French WW1 bomber aircraft

The Voisin V was a French pusher-type bomber aircraft of World War I.

==Development history==
The Voisin III had proved a successful bomber, but its payload was limited by the Salmson M9 engine, which produced only 120-hp. With an already identified need to develop a heavier and more powerful aircraft to deliver a larger bomb-load, an interim measure was taken to produce a Voisin III with a 150-hp Salmson P9 engine.

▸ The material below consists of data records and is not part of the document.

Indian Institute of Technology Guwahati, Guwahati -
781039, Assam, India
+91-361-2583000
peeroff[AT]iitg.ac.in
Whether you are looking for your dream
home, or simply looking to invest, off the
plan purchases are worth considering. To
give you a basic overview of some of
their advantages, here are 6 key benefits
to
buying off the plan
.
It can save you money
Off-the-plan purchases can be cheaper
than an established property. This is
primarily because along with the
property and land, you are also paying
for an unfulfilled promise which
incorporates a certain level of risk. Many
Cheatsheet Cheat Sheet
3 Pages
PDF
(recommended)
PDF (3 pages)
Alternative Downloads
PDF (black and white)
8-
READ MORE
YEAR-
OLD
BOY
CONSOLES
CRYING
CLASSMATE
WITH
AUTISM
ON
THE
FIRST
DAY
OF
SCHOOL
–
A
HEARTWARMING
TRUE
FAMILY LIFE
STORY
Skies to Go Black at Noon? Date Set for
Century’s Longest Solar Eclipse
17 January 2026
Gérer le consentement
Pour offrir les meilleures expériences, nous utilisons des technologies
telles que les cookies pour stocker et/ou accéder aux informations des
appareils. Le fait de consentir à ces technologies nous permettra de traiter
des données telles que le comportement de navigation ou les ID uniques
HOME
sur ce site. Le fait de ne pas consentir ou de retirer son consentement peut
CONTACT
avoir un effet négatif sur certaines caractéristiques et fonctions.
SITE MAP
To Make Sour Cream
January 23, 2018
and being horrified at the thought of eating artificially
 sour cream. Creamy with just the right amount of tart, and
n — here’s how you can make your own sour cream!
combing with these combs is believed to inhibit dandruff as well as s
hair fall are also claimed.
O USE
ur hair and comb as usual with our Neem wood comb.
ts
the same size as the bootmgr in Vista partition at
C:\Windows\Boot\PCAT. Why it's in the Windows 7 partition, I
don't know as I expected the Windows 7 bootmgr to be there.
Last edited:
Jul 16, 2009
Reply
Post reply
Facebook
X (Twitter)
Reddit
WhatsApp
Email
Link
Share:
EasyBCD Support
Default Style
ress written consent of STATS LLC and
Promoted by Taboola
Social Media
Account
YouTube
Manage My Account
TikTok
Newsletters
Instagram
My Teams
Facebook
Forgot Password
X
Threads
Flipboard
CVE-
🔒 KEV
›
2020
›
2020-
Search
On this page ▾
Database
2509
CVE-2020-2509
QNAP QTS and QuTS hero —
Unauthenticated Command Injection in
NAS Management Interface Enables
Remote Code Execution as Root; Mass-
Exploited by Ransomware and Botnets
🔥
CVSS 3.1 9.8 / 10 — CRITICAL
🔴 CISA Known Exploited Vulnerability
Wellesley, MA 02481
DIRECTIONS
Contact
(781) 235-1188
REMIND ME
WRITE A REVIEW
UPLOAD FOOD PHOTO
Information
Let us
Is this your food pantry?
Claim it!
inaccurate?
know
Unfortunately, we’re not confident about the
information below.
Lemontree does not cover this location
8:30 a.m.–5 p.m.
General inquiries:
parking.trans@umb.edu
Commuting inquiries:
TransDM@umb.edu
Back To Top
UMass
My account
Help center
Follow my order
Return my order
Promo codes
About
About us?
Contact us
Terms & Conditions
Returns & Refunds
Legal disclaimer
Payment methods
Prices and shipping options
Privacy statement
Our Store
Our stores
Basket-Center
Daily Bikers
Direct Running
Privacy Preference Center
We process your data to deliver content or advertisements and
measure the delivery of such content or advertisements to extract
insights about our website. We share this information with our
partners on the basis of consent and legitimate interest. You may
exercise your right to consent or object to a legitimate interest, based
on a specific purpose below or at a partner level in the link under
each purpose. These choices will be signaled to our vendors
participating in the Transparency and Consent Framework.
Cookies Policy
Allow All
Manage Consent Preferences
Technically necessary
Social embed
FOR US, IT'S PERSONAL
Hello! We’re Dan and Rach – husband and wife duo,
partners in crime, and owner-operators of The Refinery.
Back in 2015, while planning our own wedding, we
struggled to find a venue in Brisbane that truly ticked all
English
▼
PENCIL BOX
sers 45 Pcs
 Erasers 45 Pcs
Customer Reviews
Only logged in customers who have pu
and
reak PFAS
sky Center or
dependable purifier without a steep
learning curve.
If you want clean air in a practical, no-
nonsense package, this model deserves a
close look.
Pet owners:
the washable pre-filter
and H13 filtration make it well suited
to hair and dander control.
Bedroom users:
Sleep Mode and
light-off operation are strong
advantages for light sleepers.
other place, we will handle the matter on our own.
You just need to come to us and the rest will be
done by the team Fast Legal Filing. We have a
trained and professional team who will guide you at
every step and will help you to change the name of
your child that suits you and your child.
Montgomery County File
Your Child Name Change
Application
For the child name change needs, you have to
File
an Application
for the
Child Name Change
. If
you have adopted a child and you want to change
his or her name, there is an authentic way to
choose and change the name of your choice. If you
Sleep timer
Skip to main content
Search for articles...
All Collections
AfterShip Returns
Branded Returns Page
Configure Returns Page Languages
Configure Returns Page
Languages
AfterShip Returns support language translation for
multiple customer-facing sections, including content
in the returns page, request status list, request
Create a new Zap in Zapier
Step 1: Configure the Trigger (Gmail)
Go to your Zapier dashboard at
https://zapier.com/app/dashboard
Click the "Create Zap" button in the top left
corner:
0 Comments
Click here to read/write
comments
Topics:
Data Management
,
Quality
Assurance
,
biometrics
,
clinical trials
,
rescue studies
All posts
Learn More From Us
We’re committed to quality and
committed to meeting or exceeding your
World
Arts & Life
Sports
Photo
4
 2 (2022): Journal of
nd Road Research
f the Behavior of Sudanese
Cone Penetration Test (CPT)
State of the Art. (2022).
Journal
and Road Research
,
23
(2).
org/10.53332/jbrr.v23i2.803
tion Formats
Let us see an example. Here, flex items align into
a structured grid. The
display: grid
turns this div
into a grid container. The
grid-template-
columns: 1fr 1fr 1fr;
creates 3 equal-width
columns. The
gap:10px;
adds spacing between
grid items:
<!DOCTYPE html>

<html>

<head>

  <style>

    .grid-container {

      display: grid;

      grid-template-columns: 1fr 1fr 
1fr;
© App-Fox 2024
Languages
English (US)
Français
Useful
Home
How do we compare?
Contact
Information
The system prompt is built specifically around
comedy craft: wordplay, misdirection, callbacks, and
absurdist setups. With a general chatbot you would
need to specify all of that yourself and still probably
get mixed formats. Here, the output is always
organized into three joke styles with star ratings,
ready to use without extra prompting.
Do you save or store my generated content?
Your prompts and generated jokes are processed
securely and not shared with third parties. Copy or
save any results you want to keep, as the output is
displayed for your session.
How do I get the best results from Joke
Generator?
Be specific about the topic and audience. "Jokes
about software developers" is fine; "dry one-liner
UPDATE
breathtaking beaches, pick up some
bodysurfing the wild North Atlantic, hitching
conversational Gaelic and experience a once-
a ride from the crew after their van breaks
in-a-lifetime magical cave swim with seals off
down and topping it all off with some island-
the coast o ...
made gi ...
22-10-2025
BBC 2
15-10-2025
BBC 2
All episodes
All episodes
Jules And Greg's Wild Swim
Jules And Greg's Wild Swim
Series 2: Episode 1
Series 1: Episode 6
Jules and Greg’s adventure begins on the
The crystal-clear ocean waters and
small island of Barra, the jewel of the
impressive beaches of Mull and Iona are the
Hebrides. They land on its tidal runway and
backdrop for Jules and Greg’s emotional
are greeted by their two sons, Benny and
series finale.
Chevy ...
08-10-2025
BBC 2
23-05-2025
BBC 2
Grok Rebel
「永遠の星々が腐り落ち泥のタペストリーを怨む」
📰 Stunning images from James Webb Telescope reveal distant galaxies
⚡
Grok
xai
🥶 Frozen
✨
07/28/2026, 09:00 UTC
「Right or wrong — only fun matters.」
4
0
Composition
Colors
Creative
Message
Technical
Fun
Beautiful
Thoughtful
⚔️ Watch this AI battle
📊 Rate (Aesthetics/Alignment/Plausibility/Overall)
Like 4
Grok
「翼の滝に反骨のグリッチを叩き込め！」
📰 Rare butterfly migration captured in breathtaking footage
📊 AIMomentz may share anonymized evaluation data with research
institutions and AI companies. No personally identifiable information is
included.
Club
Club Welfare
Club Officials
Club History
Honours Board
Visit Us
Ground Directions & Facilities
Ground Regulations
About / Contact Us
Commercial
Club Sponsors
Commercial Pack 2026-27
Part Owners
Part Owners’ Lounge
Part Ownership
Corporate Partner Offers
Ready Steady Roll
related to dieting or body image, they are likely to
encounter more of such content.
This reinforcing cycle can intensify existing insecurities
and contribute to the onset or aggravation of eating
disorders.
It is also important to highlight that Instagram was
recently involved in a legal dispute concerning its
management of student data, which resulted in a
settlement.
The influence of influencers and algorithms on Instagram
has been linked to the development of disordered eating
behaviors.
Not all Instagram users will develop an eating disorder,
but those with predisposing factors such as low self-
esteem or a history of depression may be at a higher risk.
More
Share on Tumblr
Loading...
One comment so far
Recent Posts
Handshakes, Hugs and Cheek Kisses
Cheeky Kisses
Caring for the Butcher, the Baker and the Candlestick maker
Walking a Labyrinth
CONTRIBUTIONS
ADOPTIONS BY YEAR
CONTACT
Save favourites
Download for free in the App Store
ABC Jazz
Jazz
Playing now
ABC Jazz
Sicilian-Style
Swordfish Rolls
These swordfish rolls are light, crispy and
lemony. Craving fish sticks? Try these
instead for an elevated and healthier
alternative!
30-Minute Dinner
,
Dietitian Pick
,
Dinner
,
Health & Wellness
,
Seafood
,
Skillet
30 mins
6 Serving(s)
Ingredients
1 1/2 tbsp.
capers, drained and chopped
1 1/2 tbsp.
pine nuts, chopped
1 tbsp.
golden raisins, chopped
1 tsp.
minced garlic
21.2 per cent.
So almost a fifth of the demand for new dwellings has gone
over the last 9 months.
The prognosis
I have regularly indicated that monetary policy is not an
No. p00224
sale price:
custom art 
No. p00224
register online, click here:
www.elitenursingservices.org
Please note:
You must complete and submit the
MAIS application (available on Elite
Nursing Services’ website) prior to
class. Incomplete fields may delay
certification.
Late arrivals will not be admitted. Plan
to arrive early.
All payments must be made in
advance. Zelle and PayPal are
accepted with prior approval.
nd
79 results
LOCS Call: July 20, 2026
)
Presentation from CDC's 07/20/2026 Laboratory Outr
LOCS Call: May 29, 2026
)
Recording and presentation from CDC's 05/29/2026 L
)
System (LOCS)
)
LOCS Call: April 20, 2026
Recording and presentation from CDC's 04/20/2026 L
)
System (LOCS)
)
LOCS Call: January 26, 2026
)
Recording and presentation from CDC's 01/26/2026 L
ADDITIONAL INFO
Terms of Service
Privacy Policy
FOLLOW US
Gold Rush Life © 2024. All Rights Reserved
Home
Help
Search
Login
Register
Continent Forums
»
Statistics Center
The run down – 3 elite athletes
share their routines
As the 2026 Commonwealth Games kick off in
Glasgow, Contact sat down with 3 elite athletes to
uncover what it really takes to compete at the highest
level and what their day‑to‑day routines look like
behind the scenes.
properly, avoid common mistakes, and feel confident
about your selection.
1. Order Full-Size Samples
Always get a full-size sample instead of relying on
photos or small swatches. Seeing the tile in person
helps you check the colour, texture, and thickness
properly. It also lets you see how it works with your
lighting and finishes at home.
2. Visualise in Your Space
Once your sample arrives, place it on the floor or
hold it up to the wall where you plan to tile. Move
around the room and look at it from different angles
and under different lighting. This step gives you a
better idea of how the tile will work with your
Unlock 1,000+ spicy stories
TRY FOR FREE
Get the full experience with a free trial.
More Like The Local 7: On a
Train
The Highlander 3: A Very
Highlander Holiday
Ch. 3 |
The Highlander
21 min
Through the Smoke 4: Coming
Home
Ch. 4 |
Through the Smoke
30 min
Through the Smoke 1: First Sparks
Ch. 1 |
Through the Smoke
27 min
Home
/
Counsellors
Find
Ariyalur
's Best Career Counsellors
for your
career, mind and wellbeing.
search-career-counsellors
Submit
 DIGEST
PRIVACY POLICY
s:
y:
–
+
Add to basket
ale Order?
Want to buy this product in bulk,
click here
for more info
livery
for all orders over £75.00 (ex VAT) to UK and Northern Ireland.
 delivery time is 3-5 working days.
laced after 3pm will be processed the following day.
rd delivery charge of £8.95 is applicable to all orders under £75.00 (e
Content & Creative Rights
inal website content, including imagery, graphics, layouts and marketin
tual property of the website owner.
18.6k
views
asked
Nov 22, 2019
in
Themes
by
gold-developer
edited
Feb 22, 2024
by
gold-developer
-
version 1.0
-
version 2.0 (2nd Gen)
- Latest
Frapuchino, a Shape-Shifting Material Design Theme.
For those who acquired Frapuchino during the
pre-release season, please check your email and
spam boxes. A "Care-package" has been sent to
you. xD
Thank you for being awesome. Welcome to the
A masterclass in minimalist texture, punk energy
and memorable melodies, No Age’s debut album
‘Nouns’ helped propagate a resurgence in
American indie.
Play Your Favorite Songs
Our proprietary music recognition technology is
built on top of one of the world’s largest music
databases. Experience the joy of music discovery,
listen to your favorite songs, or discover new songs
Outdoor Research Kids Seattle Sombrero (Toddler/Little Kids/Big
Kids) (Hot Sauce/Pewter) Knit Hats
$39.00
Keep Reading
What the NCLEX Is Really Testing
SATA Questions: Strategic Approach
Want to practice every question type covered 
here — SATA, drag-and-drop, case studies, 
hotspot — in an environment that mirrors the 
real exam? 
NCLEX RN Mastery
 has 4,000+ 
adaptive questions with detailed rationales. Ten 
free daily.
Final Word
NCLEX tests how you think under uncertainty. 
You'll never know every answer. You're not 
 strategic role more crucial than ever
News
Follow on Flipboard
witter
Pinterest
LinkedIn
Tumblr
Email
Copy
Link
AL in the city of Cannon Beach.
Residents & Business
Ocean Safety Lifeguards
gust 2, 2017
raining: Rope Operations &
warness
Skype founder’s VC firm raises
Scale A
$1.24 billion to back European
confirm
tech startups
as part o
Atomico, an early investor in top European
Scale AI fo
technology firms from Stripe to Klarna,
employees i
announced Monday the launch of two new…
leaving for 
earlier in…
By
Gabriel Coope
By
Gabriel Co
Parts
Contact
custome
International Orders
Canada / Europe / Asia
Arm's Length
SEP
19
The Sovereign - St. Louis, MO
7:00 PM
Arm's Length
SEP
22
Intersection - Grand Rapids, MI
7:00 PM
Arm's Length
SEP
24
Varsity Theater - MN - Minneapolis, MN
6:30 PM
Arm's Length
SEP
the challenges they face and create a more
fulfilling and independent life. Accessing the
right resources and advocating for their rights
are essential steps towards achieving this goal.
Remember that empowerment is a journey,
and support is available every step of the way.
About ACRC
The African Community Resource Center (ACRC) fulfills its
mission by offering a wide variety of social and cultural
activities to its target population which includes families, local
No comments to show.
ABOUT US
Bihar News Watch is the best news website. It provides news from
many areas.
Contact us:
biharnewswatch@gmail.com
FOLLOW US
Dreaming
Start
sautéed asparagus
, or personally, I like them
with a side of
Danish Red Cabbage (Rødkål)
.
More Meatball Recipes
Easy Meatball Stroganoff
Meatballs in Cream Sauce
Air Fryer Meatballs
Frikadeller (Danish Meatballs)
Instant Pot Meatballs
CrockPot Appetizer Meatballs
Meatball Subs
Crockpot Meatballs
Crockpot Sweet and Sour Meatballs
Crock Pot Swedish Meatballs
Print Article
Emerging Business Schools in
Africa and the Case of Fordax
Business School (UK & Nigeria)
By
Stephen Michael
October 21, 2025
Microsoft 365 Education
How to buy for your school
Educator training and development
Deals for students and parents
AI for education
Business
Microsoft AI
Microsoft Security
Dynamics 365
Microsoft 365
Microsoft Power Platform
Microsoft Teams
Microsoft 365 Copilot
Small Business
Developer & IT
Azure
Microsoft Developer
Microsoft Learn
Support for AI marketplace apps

At the same time, the airframe was strengthened and the central nacelle streamlined. The new engine was placed on a raised platform to provide clearance for the propeller and was angled to provide downward thrust. In addition, the landing gear was strengthened and the wing chord was increased from the roots to the wing tips.

The new aircraft was given the STAé designation Voisin V, while the factory designation was Voisin LAS. The S stood for surélevé (raised) which indicated the raised engine mount. The previous Type III variant had an exhaust system which permitted fumes to escape freely; the Type V incorporated a more effective system of twin exhaust pipes.

One Voisin V was transformed into a twin-engine aircraft in 1916 by adding a second Salmson in the front of the fuselage driving a tractor propeller. It is believed that the intention was to test a possible twin pusher and tractor propeller configuration for a new bomber planned by Voisin. The twin-engine Voisin V first flew in early 1916 but appears not to have been developed further.

The first Voisin V came into operational use in 1915 and not long after replaced the Voisin III on the production lines. However, the Voisins 150 hp (as they were referred to at the Western Front) were held in low regard by their crews. Despite the more powerful engine, the Voisin V's payload was only marginally better and the maximum speed was only 13 km/h faster.

==Operational use==
Approximately 350 Voisin Vs were built, and these served alongside the Voisin IIIs in front-line escadrilles during 1915 and well into 1916.

In common with other Voisin variants, the pusher engine configuration of the Type V resulted in the aircraft being defenceless against attacks from the rear. However this variant continued the operational use of all of the types both in training and bombing roles.

==Variants==
- Voisin LA: Company designation for initial production variant.
- Voisin LAS: Company designation for improved III and V versions, with raised (soulevé) engine.
- Voisin LB & LBS: Company designations for 37 mm cannon armed variants, with staggered wings to offset extra nose weight.
- Voisin III: Government (STAé) designation for LA and LAS versions.
- Voisin IV: Government (STAé) designation for 37 mm cannon armed variants, with staggered wings.
- Voisin V: Government (STAé) designation for development of III with full chord lower wing, also designated LAS by Voisin.

==Operators==
- ARG
- Aviación de Ejército - one aircraft
- FRA
- French Air Force
- RUS
- Imperial Russian Air Service
- Switzerland
- Swiss Air Force - One aircraft only.